A yellow flower sits in focus against a blurry green back-drop.

Pollinators need flowers / Image via Ethan Unzicker on Unsplash.com

Thanks to the VIU Eco Club, those looking to help out their local pollinators can get some native wildflower seeds for free at the VIUSU Pub.

“[We] wanted to give wildflower seeds out, but just didn’t know how to get them to people,” Haley Andersen, event coordinator for the Eco Club, said in an interview. “So, then I thought, ‘Hey, why don’t we put them at the pub?’ Because everybody loves the pub, and it’s one of the few places on campus where people are actually going.”

Andersen will be putting a basket containing several varieties of pollinator-friendly wildflower seeds at the pub this week. The seeds are West Coast Seeds brand, an organic seed company from Delta, right here in BC. In addition to curating organic seeds, the company currently supports Food Banks Canada through its Dr. Bonnie Henry Pollinator Blend seeds.

The seed packets will remain at the VIUSU Pub while supplies last, but with enough interest, the basket may stay topped-up through the spring. “If all the packets [are] taken, and people like it, we’ll probably do more; this is just a trial run,” Andersen said.

Andersen thought the seeds should be as accessible as possible, so they are suited to various planting environments. Whether you have a lawn or simply some outdoor planters, there are appropriate wildflower seeds for you.

If you don’t have anywhere to plant flowers but are still interested in the Eco Club, there are other projects in the works and the club is always looking to expand its reach—COVID-19 willing.

The Eco Club hosts litter pick-up events in places like Bowen Park at least once a semester. Before COVID-19, the club also hosted events like clothing swaps and ecology-related movie screenings. Presently, the Eco Club chair, Emma Simard-Provençal, is working alongside VIU biology professor Dr. Caroline Josefsson to get approval for an ecological restoration project at VIU.
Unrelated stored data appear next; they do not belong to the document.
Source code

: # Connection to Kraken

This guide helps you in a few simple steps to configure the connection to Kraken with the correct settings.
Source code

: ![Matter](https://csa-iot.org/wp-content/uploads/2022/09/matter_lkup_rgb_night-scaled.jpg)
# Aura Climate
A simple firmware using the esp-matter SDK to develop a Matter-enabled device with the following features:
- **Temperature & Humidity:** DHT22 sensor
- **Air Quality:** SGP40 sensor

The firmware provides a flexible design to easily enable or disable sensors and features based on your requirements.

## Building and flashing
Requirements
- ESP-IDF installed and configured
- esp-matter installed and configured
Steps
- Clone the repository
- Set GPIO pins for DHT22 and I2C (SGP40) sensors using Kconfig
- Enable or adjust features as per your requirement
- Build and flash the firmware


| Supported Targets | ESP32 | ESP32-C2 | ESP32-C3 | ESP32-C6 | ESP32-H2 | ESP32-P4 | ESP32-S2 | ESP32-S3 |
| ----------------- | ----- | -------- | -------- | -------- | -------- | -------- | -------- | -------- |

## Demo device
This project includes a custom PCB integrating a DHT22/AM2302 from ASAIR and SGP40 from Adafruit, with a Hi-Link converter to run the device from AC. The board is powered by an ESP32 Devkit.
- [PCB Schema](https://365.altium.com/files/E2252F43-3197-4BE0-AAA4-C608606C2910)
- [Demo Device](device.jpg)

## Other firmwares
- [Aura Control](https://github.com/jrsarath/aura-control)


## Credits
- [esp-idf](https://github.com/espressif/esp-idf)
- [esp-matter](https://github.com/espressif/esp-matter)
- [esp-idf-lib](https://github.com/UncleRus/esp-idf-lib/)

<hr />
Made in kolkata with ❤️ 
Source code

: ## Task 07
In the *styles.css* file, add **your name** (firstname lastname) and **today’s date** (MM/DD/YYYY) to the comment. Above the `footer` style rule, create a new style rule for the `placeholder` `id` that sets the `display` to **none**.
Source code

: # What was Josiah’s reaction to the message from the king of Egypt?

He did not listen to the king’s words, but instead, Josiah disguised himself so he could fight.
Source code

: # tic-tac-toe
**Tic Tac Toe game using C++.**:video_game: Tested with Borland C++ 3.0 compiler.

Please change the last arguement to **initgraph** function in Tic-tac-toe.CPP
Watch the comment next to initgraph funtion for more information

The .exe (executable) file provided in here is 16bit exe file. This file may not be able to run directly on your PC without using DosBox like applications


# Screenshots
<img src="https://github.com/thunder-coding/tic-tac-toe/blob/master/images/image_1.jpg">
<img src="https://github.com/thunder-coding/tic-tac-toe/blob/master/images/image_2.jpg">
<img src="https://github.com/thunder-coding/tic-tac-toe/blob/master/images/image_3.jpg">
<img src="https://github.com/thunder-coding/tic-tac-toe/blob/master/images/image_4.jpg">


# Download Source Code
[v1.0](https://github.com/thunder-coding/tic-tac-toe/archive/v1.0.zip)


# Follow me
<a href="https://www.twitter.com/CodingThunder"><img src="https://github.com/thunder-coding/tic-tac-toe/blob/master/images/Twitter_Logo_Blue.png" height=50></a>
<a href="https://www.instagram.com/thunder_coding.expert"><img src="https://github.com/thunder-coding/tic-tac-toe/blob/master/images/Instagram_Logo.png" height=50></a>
“What we’re doing is native restoration,” Simard-Provençal said. “Just behind the biology building, there’s a … long section of grass [and] we’re going to be turning that into a Garry oak ecosystem. [Right now] it’s just a bunch of non-native/invasive species.”

Garry oak ecosystems were once common in coastal BC, but today they are an endangered habitat. Along with the Garry oak project, the Eco Club hopes to perform additional invasive species removal around the VIU campus.

While many students are undoubtedly busy heading into the tail end of the semester, Andersen wanted interested individuals to know that they can participate in Eco Club events without fear of commitment. “We just want people to care about the environment,” she said with a smile.